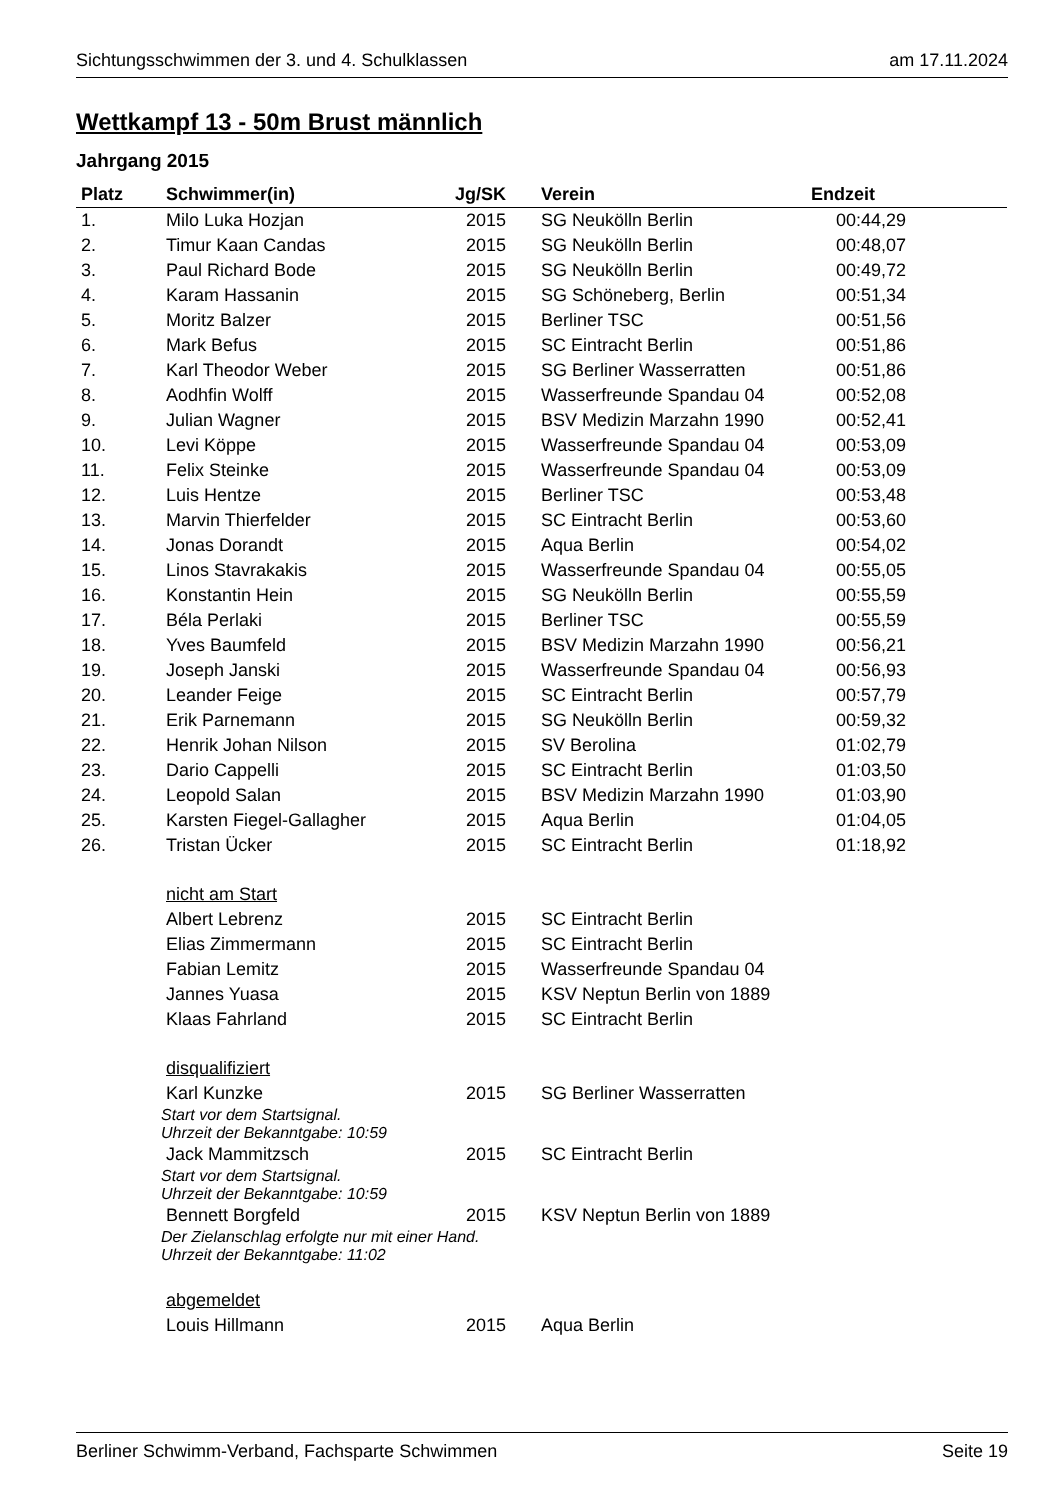Sichtungsschwimmen der 3. und 4. Schulklassen am 17.11.2024
Wettkampf 13 - 50m Brust männlich
Jahrgang 2015
| Platz | Schwimmer(in) | Jg/SK | Verein | Endzeit |
| --- | --- | --- | --- | --- |
| 1. | Milo Luka Hozjan | 2015 | SG Neukölln Berlin | 00:44,29 |
| 2. | Timur Kaan Candas | 2015 | SG Neukölln Berlin | 00:48,07 |
| 3. | Paul Richard Bode | 2015 | SG Neukölln Berlin | 00:49,72 |
| 4. | Karam Hassanin | 2015 | SG Schöneberg, Berlin | 00:51,34 |
| 5. | Moritz Balzer | 2015 | Berliner TSC | 00:51,56 |
| 6. | Mark Befus | 2015 | SC Eintracht Berlin | 00:51,86 |
| 7. | Karl Theodor Weber | 2015 | SG Berliner Wasserratten | 00:51,86 |
| 8. | Aodhfin Wolff | 2015 | Wasserfreunde Spandau 04 | 00:52,08 |
| 9. | Julian Wagner | 2015 | BSV Medizin Marzahn 1990 | 00:52,41 |
| 10. | Levi Köppe | 2015 | Wasserfreunde Spandau 04 | 00:53,09 |
| 11. | Felix Steinke | 2015 | Wasserfreunde Spandau 04 | 00:53,09 |
| 12. | Luis Hentze | 2015 | Berliner TSC | 00:53,48 |
| 13. | Marvin Thierfelder | 2015 | SC Eintracht Berlin | 00:53,60 |
| 14. | Jonas Dorandt | 2015 | Aqua Berlin | 00:54,02 |
| 15. | Linos Stavrakakis | 2015 | Wasserfreunde Spandau 04 | 00:55,05 |
| 16. | Konstantin Hein | 2015 | SG Neukölln Berlin | 00:55,59 |
| 17. | Béla Perlaki | 2015 | Berliner TSC | 00:55,59 |
| 18. | Yves Baumfeld | 2015 | BSV Medizin Marzahn 1990 | 00:56,21 |
| 19. | Joseph Janski | 2015 | Wasserfreunde Spandau 04 | 00:56,93 |
| 20. | Leander Feige | 2015 | SC Eintracht Berlin | 00:57,79 |
| 21. | Erik Parnemann | 2015 | SG Neukölln Berlin | 00:59,32 |
| 22. | Henrik Johan Nilson | 2015 | SV Berolina | 01:02,79 |
| 23. | Dario Cappelli | 2015 | SC Eintracht Berlin | 01:03,50 |
| 24. | Leopold Salan | 2015 | BSV Medizin Marzahn 1990 | 01:03,90 |
| 25. | Karsten Fiegel-Gallagher | 2015 | Aqua Berlin | 01:04,05 |
| 26. | Tristan Ücker | 2015 | SC Eintracht Berlin | 01:18,92 |
| | nicht am Start | | | |
| | Albert Lebrenz | 2015 | SC Eintracht Berlin | |
| | Elias Zimmermann | 2015 | SC Eintracht Berlin | |
| | Fabian Lemitz | 2015 | Wasserfreunde Spandau 04 | |
| | Jannes Yuasa | 2015 | KSV Neptun Berlin von 1889 | |
| | Klaas Fahrland | 2015 | SC Eintracht Berlin | |
| | disqualifiziert | | | |
| | Karl Kunzke | 2015 | SG Berliner Wasserratten | |
| | Start vor dem Startsignal. Uhrzeit der Bekanntgabe: 10:59 | | | |
| | Jack Mammitzsch | 2015 | SC Eintracht Berlin | |
| | Start vor dem Startsignal. Uhrzeit der Bekanntgabe: 10:59 | | | |
| | Bennett Borgfeld | 2015 | KSV Neptun Berlin von 1889 | |
| | Der Zielanschlag erfolgte nur mit einer Hand. Uhrzeit der Bekanntgabe: 11:02 | | | |
| | abgemeldet | | | |
| | Louis Hillmann | 2015 | Aqua Berlin | |
Berliner Schwimm-Verband, Fachsparte Schwimmen Seite 19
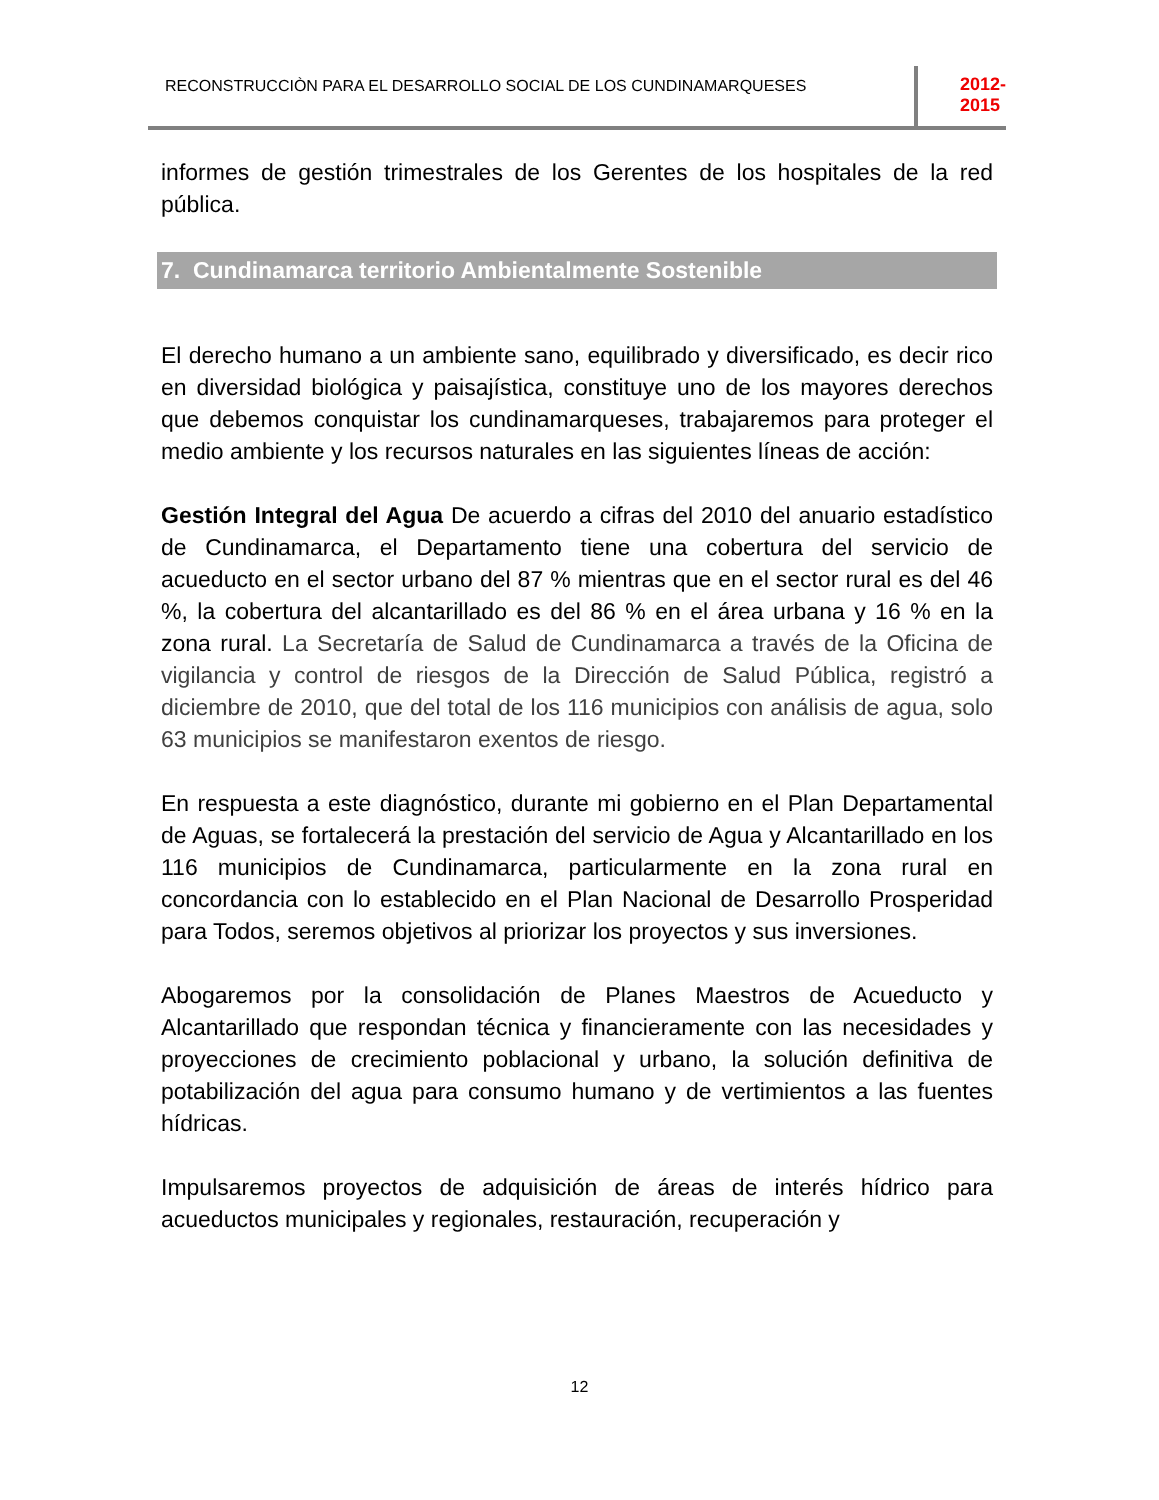RECONSTRUCCIÒN PARA EL DESARROLLO SOCIAL DE LOS CUNDINAMARQUESES
2012- 2015
informes de gestión trimestrales de los Gerentes de los hospitales de la red pública.
7. Cundinamarca territorio Ambientalmente Sostenible
El derecho humano a un ambiente sano, equilibrado y diversificado, es decir rico en diversidad biológica y paisajística, constituye uno de los mayores derechos que debemos conquistar los cundinamarqueses, trabajaremos para proteger el medio ambiente y los recursos naturales en las siguientes líneas de acción:
Gestión Integral del Agua De acuerdo a cifras del 2010 del anuario estadístico de Cundinamarca, el Departamento tiene una cobertura del servicio de acueducto en el sector urbano del 87 % mientras que en el sector rural es del 46 %, la cobertura del alcantarillado es del 86 % en el área urbana y 16 % en la zona rural. La Secretaría de Salud de Cundinamarca a través de la Oficina de vigilancia y control de riesgos de la Dirección de Salud Pública, registró a diciembre de 2010, que del total de los 116 municipios con análisis de agua, solo 63 municipios se manifestaron exentos de riesgo.
En respuesta a este diagnóstico, durante mi gobierno en el Plan Departamental de Aguas, se fortalecerá la prestación del servicio de Agua y Alcantarillado en los 116 municipios de Cundinamarca, particularmente en la zona rural en concordancia con lo establecido en el Plan Nacional de Desarrollo Prosperidad para Todos, seremos objetivos al priorizar los proyectos y sus inversiones.
Abogaremos por la consolidación de Planes Maestros de Acueducto y Alcantarillado que respondan técnica y financieramente con las necesidades y proyecciones de crecimiento poblacional y urbano, la solución definitiva de potabilización del agua para consumo humano y de vertimientos a las fuentes hídricas.
Impulsaremos proyectos de adquisición de áreas de interés hídrico para acueductos municipales y regionales, restauración, recuperación y
12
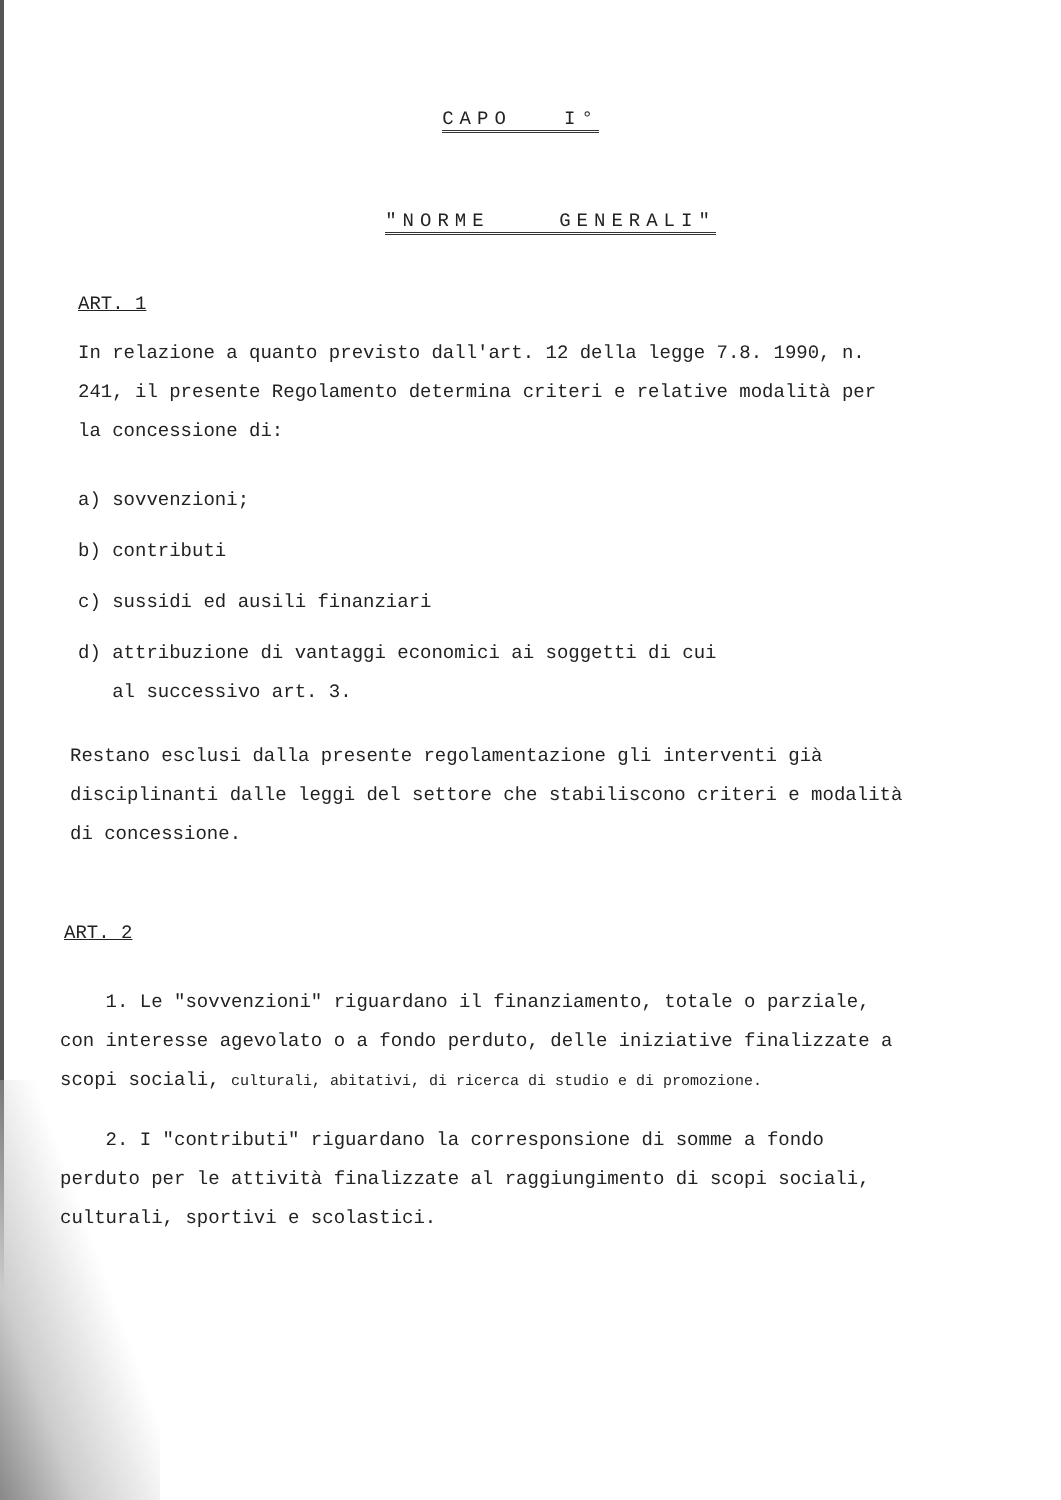CAPO I°
"NORME GENERALI"
ART. 1
In relazione a quanto previsto dall'art. 12 della legge 7.8. 1990, n. 241, il presente Regolamento determina criteri e relative modalità per la concessione di:
a) sovvenzioni;
b) contributi
c) sussidi ed ausili finanziari
d) attribuzione di vantaggi economici ai soggetti di cui
al successivo art. 3.
Restano esclusi dalla presente regolamentazione gli interventi già disciplinanti dalle leggi del settore che stabiliscono criteri e modalità di concessione.
ART. 2
1. Le "sovvenzioni" riguardano il finanziamento, totale o parziale, con interesse agevolato o a fondo perduto, delle iniziative finalizzate a scopi sociali, culturali, abitativi, di ricerca di studio e di promozione.
2. I "contributi" riguardano la corresponsione di somme a fondo perduto per le attività finalizzate al raggiungimento di scopi sociali, culturali, sportivi e scolastici.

^^^^^^^^^^^^^^^^

▶ Your task
Note how many lines in the material hold the word "Aqua", and give that number by itself.

▶ Response to this exercise
3